- Born: January 22, 1961 (age 65) Kolkata, West Bengal, India
- Occupation: VC of BIT Mesra

= Indranil Manna =

Indian academics

Indranil Manna is an academician, currently serving as the Vice Chancellor of Birla Institute of Technology, Mesra (BIT Mesra), Jharkhand, India.

Manna is a fellow of Indian Academy of Sciences, and The National Academy of Science, India,. He was a former vice-president of Indian National Science Academy (INSA), New Delhi. and Indian National Academy of Engineering (INAE).
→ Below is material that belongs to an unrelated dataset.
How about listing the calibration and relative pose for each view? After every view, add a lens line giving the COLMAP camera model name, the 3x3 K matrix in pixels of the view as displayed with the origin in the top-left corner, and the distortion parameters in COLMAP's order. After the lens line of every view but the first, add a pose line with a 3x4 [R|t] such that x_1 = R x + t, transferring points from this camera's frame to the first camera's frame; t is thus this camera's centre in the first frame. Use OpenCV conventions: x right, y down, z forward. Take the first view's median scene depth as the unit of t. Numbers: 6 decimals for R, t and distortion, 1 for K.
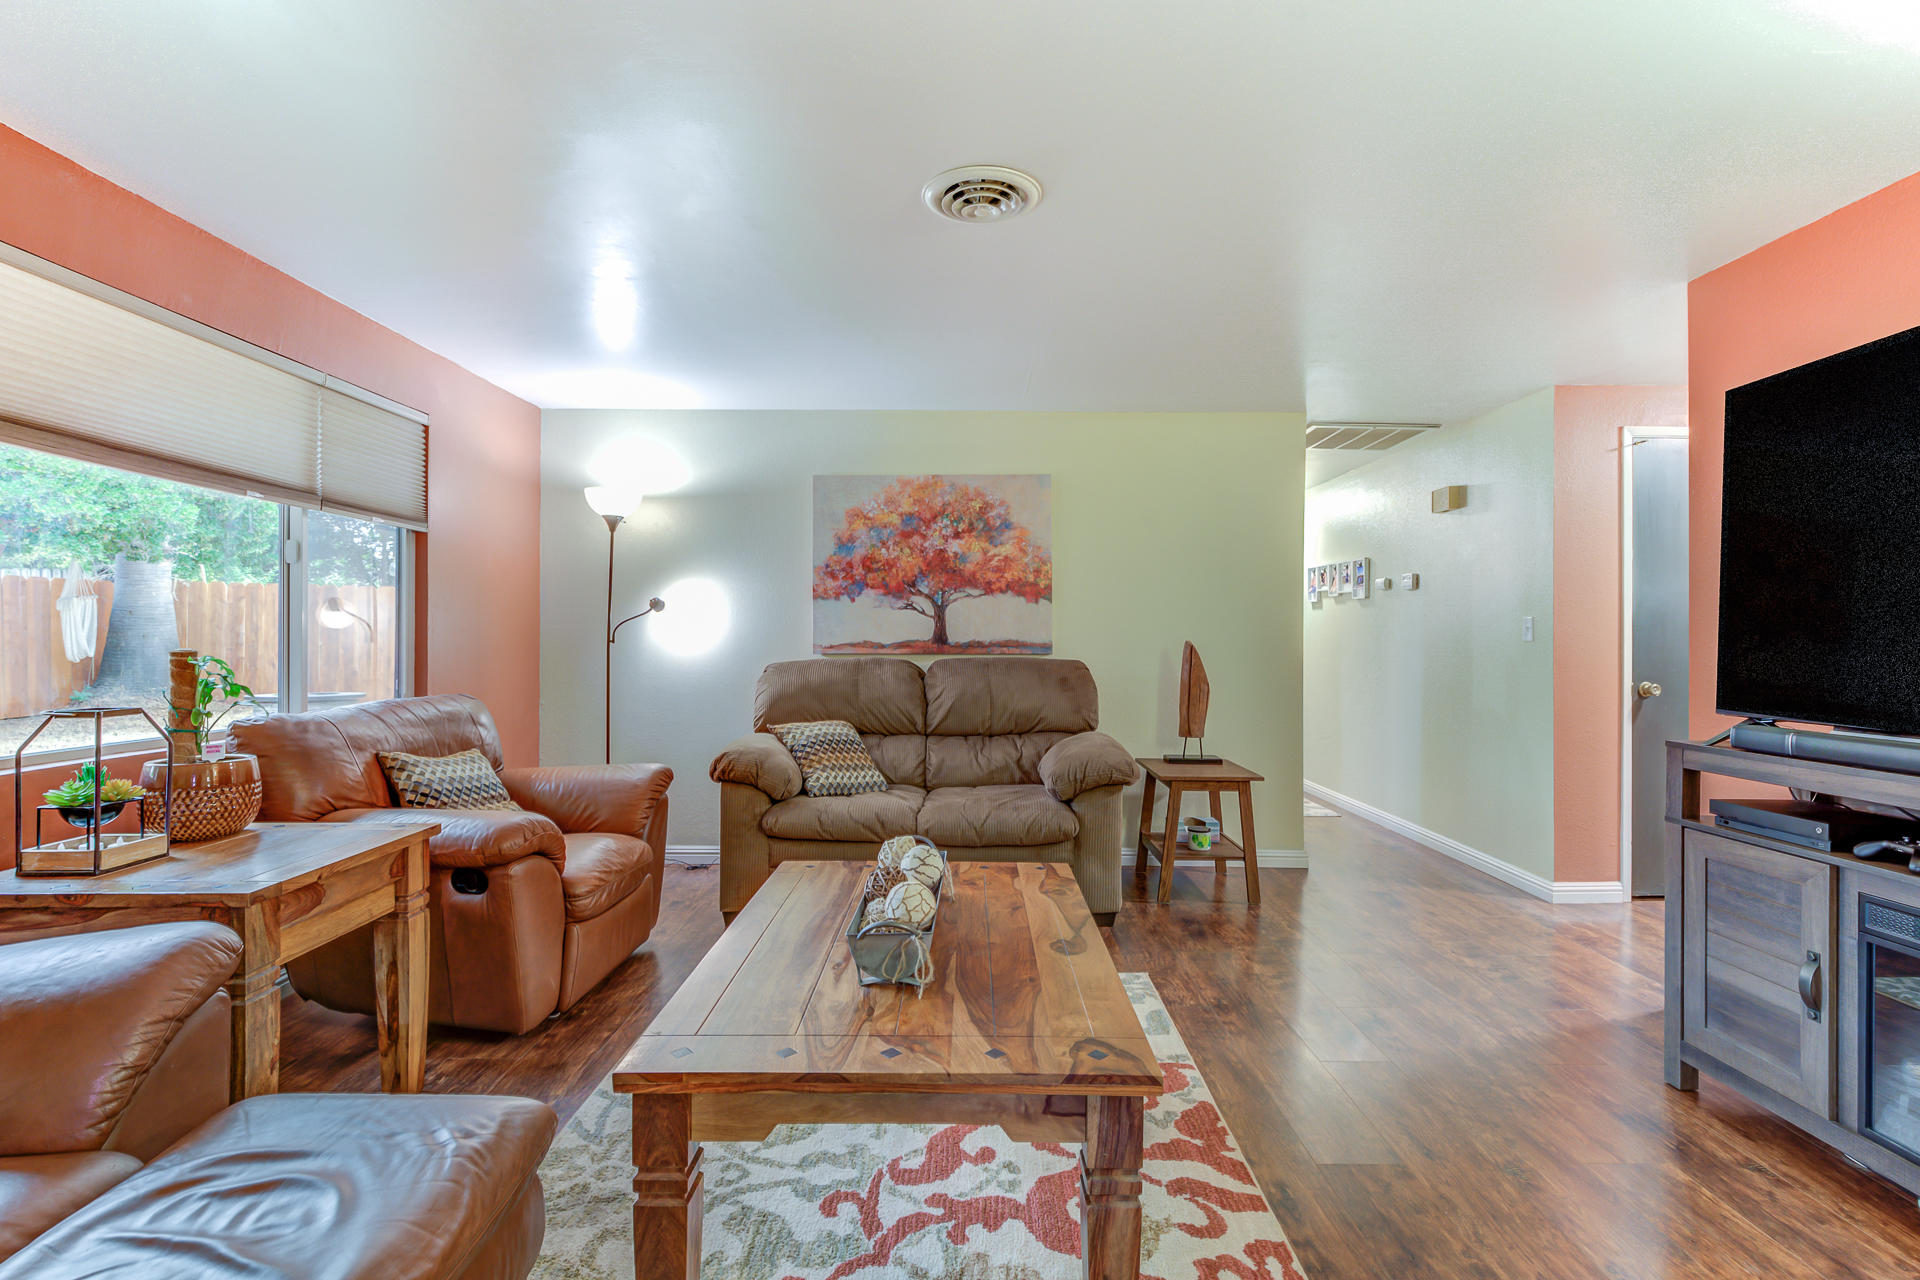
lens RADIAL K [[888.0, 0, 963.8], [0, 888.0, 629.5], [0, 0, 1]] dist [-0.016074, 0.006850]
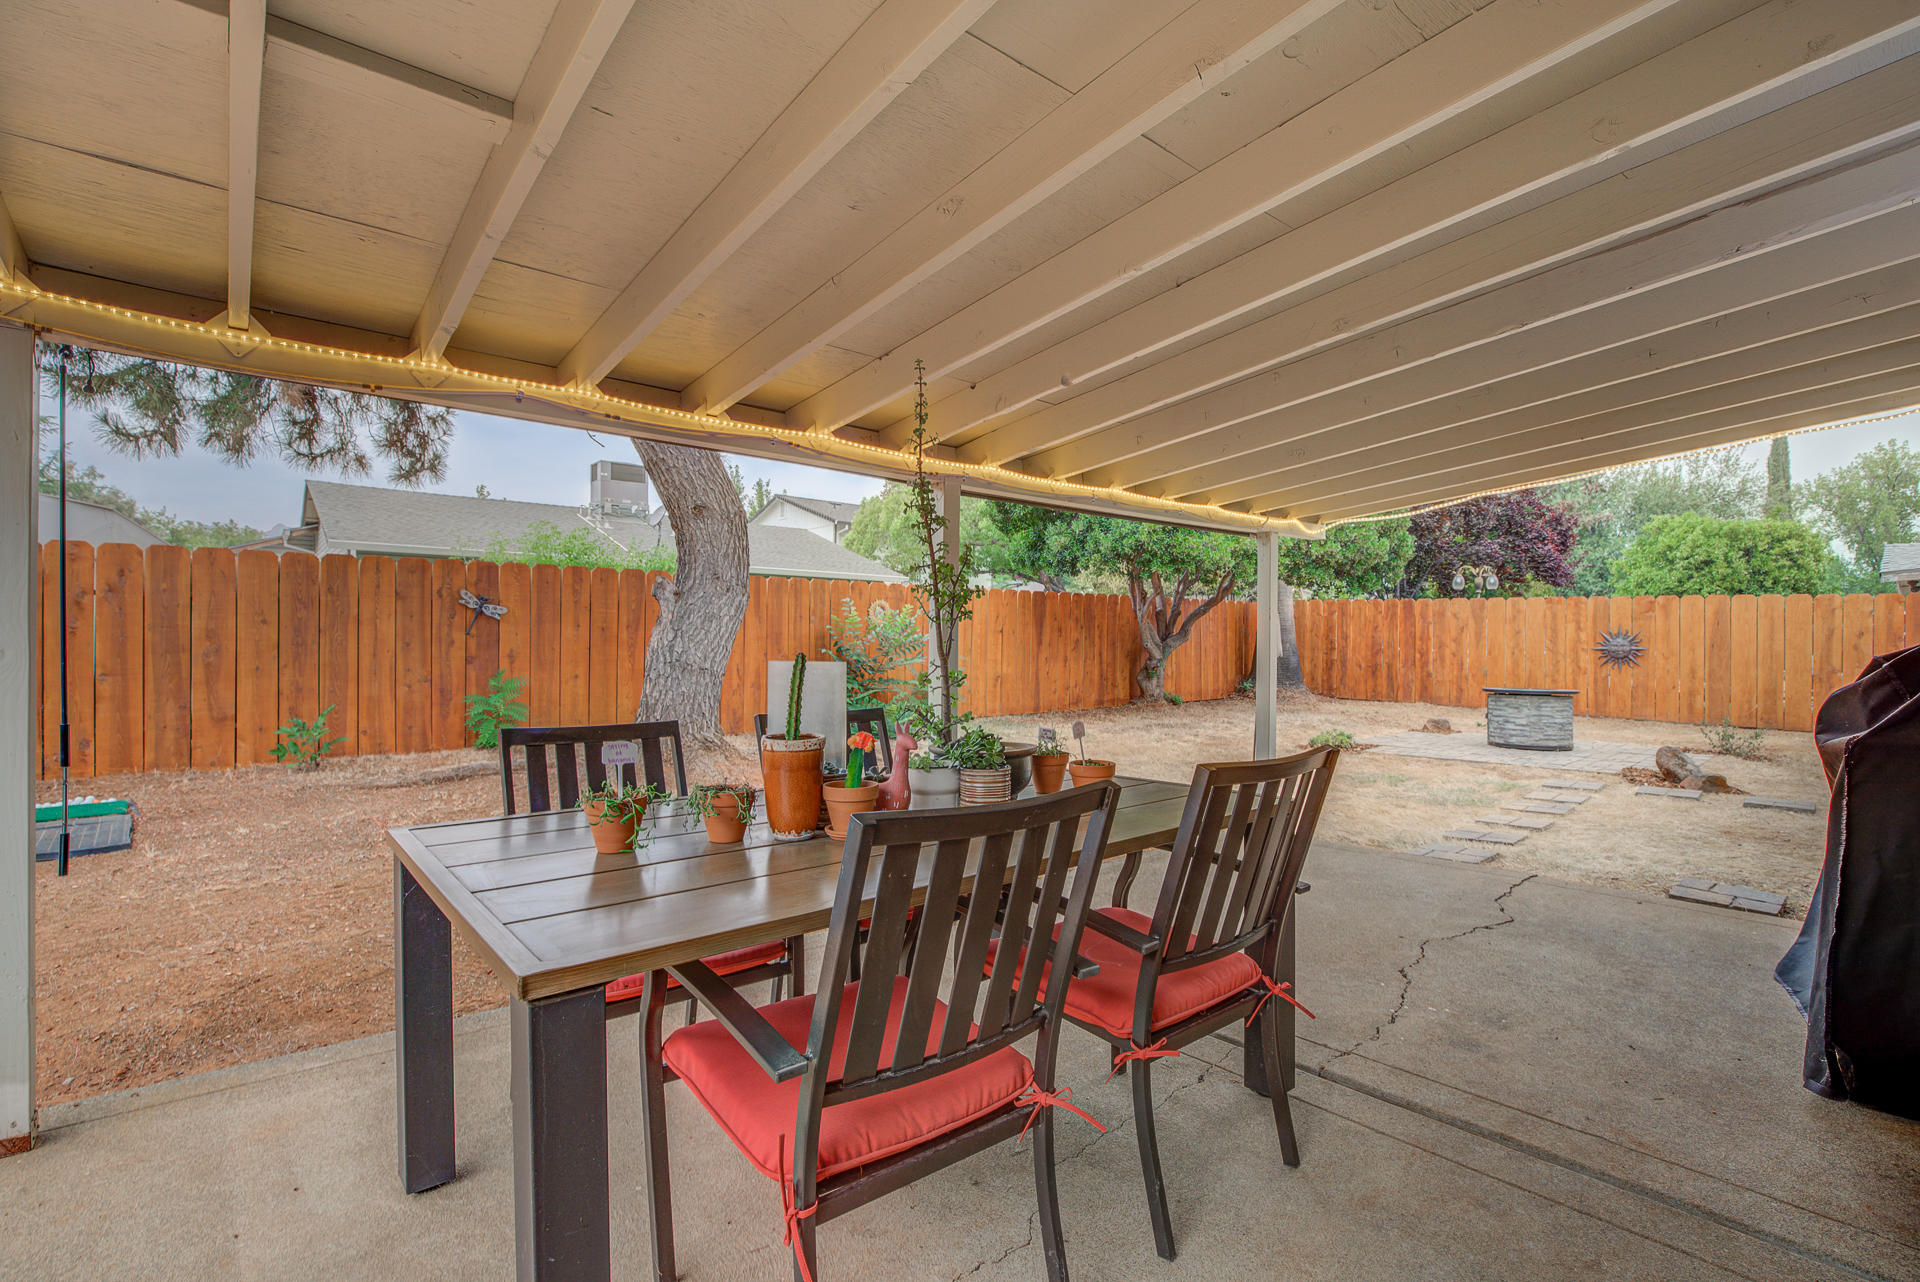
lens RADIAL K [[888.0, 0, 957.2], [0, 888.0, 644.1], [0, 0, 1]] dist [-0.016074, 0.006850]
pose [[0.642079, 0.000677, -0.766638, -0.800637], [0.002676, 0.999992, 0.003124, 0.016121], [0.766634, -0.004058, 0.642072, -0.779457]]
== Early life and career ==

Manna was born on January 22, 1961, in Kolkata. He completed his secondary education and higher secondary education from Pannalal Institution, Kalyani, W.B. He completed his bachelor's degree in engineering from University of Calcutta (1983) and master's degree from IIT Kanpur (1984). He obtained his PhD from IIT Kharagpur in 1990. In 2017, he also received Honorary Doctor of Science Degrees DSc (hc) from two different universities such as Kazi Nazrul University and University of Kalyani respectively.

Manna started his career as a lecturer at IIT Kharagpur (1985) and reached the post of professor in 2003. In 2009, he became HAG Professor. He was appointed as the director of the CGCRI in March 2010 where he served for two years. He also served as the Director of IIT, Kanpur from 2012 to 2017.

== Research ==

His research focus include nanostructured materials, laser/plasma aided surface engineering,
bainitic and special steel, microstructure-property correlation, nanofluid and ferrofluid and other similar areas. He has made several contributions in the studies of nano-fluid and laser/plasma assisted surface engineering, and amorphous/nanocrystalline Al-alloys. His work centered on tiny crystalline and structureless materials that strengthen aluminium alloys and steel and allow engineers to do more on the nanometre scale.

== Awards ==

He is a recipient of Premchand Raichand Scholarship (PRS) in the field of Applied Physics from Kolkata University, a TWAS Prize Winner in Engineering (for new methods for designing ceramic and metallic objects) and Jagadish Chandra Bose Fellowship Awardee.